« La guerre agricole menace chaque jour un peu plus, il est temps d’agir », a rappelé Annie Genevard devant les représentants des différents maillons de la chaîne alimentaire réunis à Rungis le 8 décembre. Pour la ministre de l’agriculture, ce « Grand Réveil » est d’autant plus urgent que dans un contexte de fortes tensions géopolitiques, l’arme alimentaire reste « l’arme suprême pour asservir les peuples ».
Or, la France devrait connaître, pour la première fois depuis cinquante ans, une balance commerciale agricole et agroalimentaire négative. « On produit moins et on importe plus : la France, première puissance agricole de l’Union européenne, a sous les yeux la marque de son déclassement », a insisté la ministre.
Un état des forces peu glorieux
Et dans cette guerre commerciale, la France souffre de plusieurs désavantages. Premièrement, l’érosion des facteurs de production, avec un renouvellement des générations à accélérer, l’artificialisation des terres qui, bien que stabilisée, a fait perdre un certain nombre d’hectares agricoles, et des rendements qui stagnent.
En parallèle, les prix restent soumis à une volatilité inédite, quand le poids des charges s’avère toujours plus lourd, alors que le changement climatique et ses aléas affectent de plus en plus fréquemment le travail agricole.
Ne pas se réveiller trop tard
Face à ce constat, l’objectif des conférences de la souveraineté alimentaire, qui vont se dérouler sur l’ensemble du territoire dans les prochains mois, en réunissant tous les acteurs concernés, est « d’imaginer les conditions d’un nouveau pacte entre la Nation et les agriculteurs », permettant d’assurer « la capacité de produire, de transformer et de distribuer les denrées nécessaires à une alimentation saine et durable pour tous », rappelle Annie Genevard.
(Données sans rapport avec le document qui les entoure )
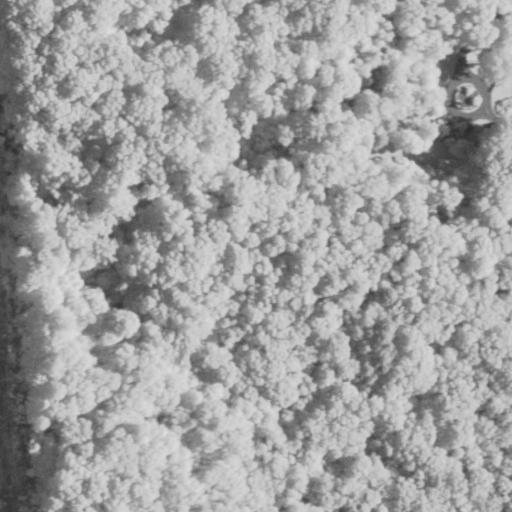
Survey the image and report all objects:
building: (364, 15)
road: (464, 45)
building: (340, 97)
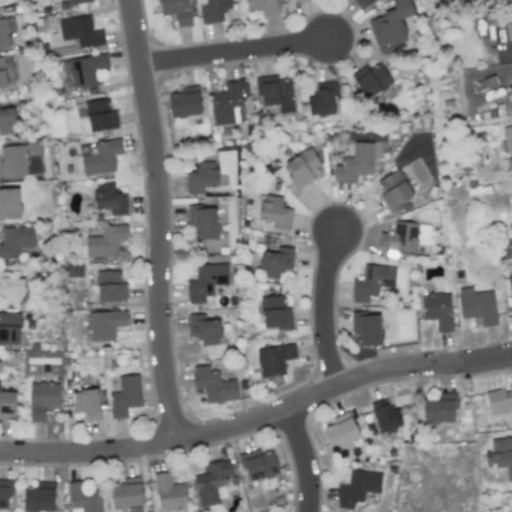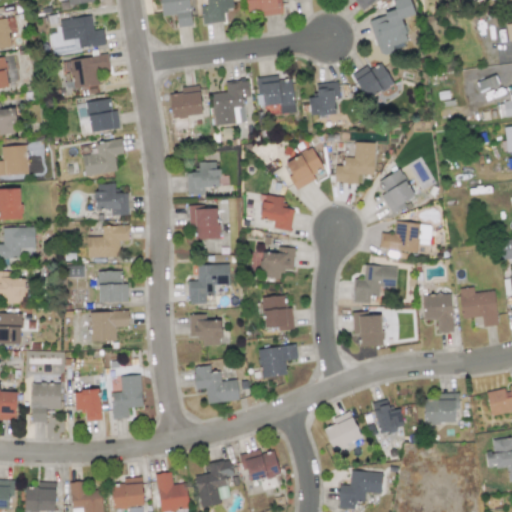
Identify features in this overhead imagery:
building: (77, 2)
building: (362, 3)
building: (262, 7)
building: (262, 7)
building: (176, 11)
building: (176, 11)
building: (214, 11)
building: (214, 11)
building: (390, 27)
building: (391, 27)
building: (80, 31)
building: (508, 31)
building: (509, 31)
building: (81, 32)
building: (4, 33)
building: (4, 34)
road: (235, 54)
building: (84, 70)
building: (84, 70)
building: (2, 74)
building: (3, 74)
building: (372, 80)
building: (372, 81)
building: (274, 92)
building: (274, 93)
building: (323, 99)
building: (323, 100)
building: (185, 102)
building: (185, 103)
building: (229, 103)
building: (229, 104)
building: (505, 106)
building: (505, 107)
building: (100, 115)
building: (101, 116)
building: (7, 121)
building: (7, 121)
building: (508, 137)
building: (508, 138)
building: (101, 157)
building: (102, 158)
building: (13, 160)
building: (13, 160)
building: (355, 164)
building: (355, 164)
building: (302, 167)
building: (302, 168)
building: (201, 178)
building: (201, 178)
building: (394, 190)
building: (395, 190)
building: (109, 199)
building: (110, 200)
building: (10, 203)
building: (10, 204)
building: (274, 211)
building: (275, 212)
road: (159, 221)
building: (203, 221)
building: (203, 222)
building: (404, 236)
building: (405, 237)
building: (15, 240)
building: (15, 241)
building: (106, 241)
building: (106, 242)
building: (505, 248)
building: (505, 249)
building: (274, 259)
building: (275, 260)
building: (206, 282)
building: (206, 282)
building: (371, 282)
building: (372, 282)
building: (110, 286)
building: (110, 287)
building: (510, 287)
building: (11, 288)
building: (11, 289)
building: (510, 290)
building: (477, 305)
building: (477, 306)
road: (322, 309)
building: (437, 310)
building: (438, 310)
building: (275, 313)
building: (276, 313)
building: (105, 324)
building: (106, 324)
building: (10, 328)
building: (10, 328)
building: (367, 328)
building: (367, 328)
building: (203, 329)
building: (204, 329)
building: (274, 359)
building: (274, 360)
building: (214, 385)
building: (214, 385)
building: (125, 396)
building: (126, 396)
building: (42, 400)
building: (43, 400)
building: (499, 400)
building: (499, 400)
building: (87, 403)
building: (87, 404)
building: (7, 405)
building: (7, 406)
building: (440, 409)
building: (440, 409)
building: (385, 417)
building: (385, 417)
road: (258, 419)
building: (340, 431)
building: (341, 431)
building: (500, 455)
building: (500, 455)
road: (306, 459)
building: (258, 464)
building: (258, 464)
building: (212, 483)
building: (212, 483)
building: (357, 488)
building: (358, 488)
building: (169, 493)
building: (5, 494)
building: (5, 494)
building: (127, 494)
building: (170, 494)
building: (127, 495)
building: (39, 497)
building: (39, 497)
building: (84, 498)
building: (84, 498)
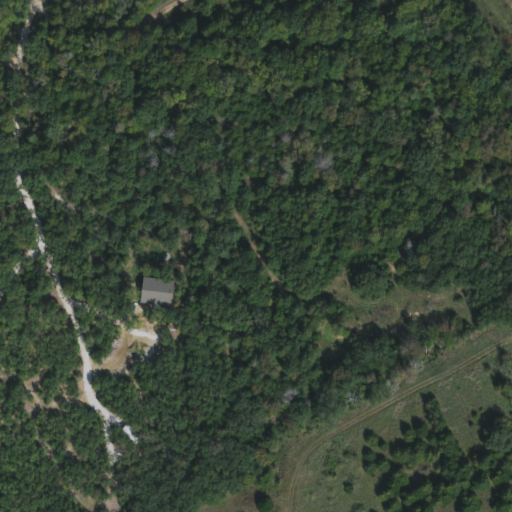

Cette dernière a ainsi évoqué, côté producteur, la possibilité de remettre à plat « le système fiscal agricole » pour poursuivre le travail engagé sur la baisse des charges. L’allègement de la réglementation doit aussi concerner les transformateurs, « fierté française » trop peu reconnue, que la ministre refuse d’affaiblir avec des « alourdissements de fiscalité ». Annie Genevard entend également « conserver une distribution française faite d’implantations physiques ».
Protéger, innover, rémunérer
La ministre de l’agriculture promet quant à elle d’œuvrer sur plusieurs axes. En premier lieu, la protection, notamment dans le cadre des négociations de l’accord de libre-échange entre l’UE et les pays du Mercosur. Elle défend ainsi des clauses de sauvegarde et des mesures miroirs, qui n’auront de sens que grâce à des contrôles, et plaide pour « la création d’une brigade française de contrôle des denrées importées ». La France devra aussi assurer l’absence de surtransposition, et renforcer le dispositif de l’assurance récolte, estime la ministre.
Cette dernière compte également doter le pays d’ « une agriculture d’avance » grâce à l’action collective des filières pour « chasser en meute », mais aussi par l’investissement dans l’innovation et la mise en place d’un « fonds souverain agricole ».
Enfin, assurer « un revenu digne pour les agriculteurs » pourra passer par une loi pour faire évoluer le système de formation des prix alimentaires. « Les lois Égalim ont posé des jalons utiles, mais elles demeurent trop complexes dans leur application. Nous devons bâtir un cadre plus simple, plus efficace, plus protecteur », a estimé la ministre.
L’ensemble de ces mesures doit être complétée par un travail d’information du consommateur.